__EXERCISE GOAL__. Each entry that follows needs to be written out exactly, with nothing left out.

__DATA FOR THE TASK__.
——————————
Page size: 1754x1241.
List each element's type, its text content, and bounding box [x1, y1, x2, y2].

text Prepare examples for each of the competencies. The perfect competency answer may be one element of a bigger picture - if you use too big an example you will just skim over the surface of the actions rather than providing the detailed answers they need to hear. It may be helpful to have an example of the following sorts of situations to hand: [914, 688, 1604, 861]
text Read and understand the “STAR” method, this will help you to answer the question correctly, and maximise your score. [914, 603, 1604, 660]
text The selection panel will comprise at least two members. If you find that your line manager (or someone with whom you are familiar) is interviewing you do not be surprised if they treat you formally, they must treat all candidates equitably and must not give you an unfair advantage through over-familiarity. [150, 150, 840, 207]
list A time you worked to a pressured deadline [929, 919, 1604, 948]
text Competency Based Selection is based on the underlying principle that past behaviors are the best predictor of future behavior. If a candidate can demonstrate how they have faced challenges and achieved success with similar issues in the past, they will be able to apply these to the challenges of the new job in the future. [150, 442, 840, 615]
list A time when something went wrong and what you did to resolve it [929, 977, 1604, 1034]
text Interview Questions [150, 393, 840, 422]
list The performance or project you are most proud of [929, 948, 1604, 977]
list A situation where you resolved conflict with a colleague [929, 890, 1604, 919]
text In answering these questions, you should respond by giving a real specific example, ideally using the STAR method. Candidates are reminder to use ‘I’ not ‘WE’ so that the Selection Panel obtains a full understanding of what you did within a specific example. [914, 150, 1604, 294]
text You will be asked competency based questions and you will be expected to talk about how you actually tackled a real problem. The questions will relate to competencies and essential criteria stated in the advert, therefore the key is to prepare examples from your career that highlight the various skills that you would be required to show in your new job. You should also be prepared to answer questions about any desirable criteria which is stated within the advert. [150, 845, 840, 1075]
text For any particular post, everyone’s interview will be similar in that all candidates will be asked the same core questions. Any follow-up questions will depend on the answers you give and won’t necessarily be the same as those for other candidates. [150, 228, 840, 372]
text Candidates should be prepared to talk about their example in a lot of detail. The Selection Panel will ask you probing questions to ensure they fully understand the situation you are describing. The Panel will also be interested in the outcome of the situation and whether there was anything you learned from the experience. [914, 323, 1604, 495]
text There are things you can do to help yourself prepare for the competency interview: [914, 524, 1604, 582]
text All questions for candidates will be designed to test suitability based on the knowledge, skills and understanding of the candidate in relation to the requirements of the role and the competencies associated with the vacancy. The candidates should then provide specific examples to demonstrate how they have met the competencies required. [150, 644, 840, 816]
——————————
__YOUR RESPONSE__.
Page size: 1754x1241.
List each element's type, its text content, and bounding box [x1, y1, x2, y2].

text Prepare examples for each of the competencies. The perfect competency answer may be one element of a bigger picture - if you use too big an example you will just skim over the surface of the actions rather than providing the detailed answers they need to hear. It may be helpful to have an example of the following sorts of situations to hand: [914, 688, 1604, 861]
text Read and understand the “STAR” method, this will help you to answer the question correctly, and maximise your score. [914, 603, 1604, 660]
text The selection panel will comprise at least two members. If you find that your line manager (or someone with whom you are familiar) is interviewing you do not be surprised if they treat you formally, they must treat all candidates equitably and must not give you an unfair advantage through over-familiarity. [150, 150, 840, 207]
list A time you worked to a pressured deadline [929, 919, 1604, 948]
text Competency Based Selection is based on the underlying principle that past behaviors are the best predictor of future behavior. If a candidate can demonstrate how they have faced challenges and achieved success with similar issues in the past, they will be able to apply these to the challenges of the new job in the future. [150, 442, 840, 615]
list A time when something went wrong and what you did to resolve it [929, 977, 1604, 1034]
text Interview Questions [150, 393, 840, 422]
list The performance or project you are most proud of [929, 948, 1604, 977]
list A situation where you resolved conflict with a colleague [929, 890, 1604, 919]
text In answering these questions, you should respond by giving a real specific example, ideally using the STAR method. Candidates are reminder to use ‘I’ not ‘WE’ so that the Selection Panel obtains a full understanding of what you did within a specific example. [914, 150, 1604, 294]
text You will be asked competency based questions and you will be expected to talk about how you actually tackled a real problem. The questions will relate to competencies and essential criteria stated in the advert, therefore the key is to prepare examples from your career that highlight the various skills that you would be required to show in your new job. You should also be prepared to answer questions about any desirable criteria which is stated within the advert. [150, 845, 840, 1075]
text For any particular post, everyone’s interview will be similar in that all candidates will be asked the same core questions. Any follow-up questions will depend on the answers you give and won’t necessarily be the same as those for other candidates. [150, 228, 840, 372]
text Candidates should be prepared to talk about their example in a lot of detail. The Selection Panel will ask you probing questions to ensure they fully understand the situation you are describing. The Panel will also be interested in the outcome of the situation and whether there was anything you learned from the experience. [914, 323, 1604, 495]
text There are things you can do to help yourself prepare for the competency interview: [914, 524, 1604, 582]
text All questions for candidates will be designed to test suitability based on the knowledge, skills and understanding of the candidate in relation to the requirements of the role and the competencies associated with the vacancy. The candidates should then provide specific examples to demonstrate how they have met the competencies required. [150, 644, 840, 816]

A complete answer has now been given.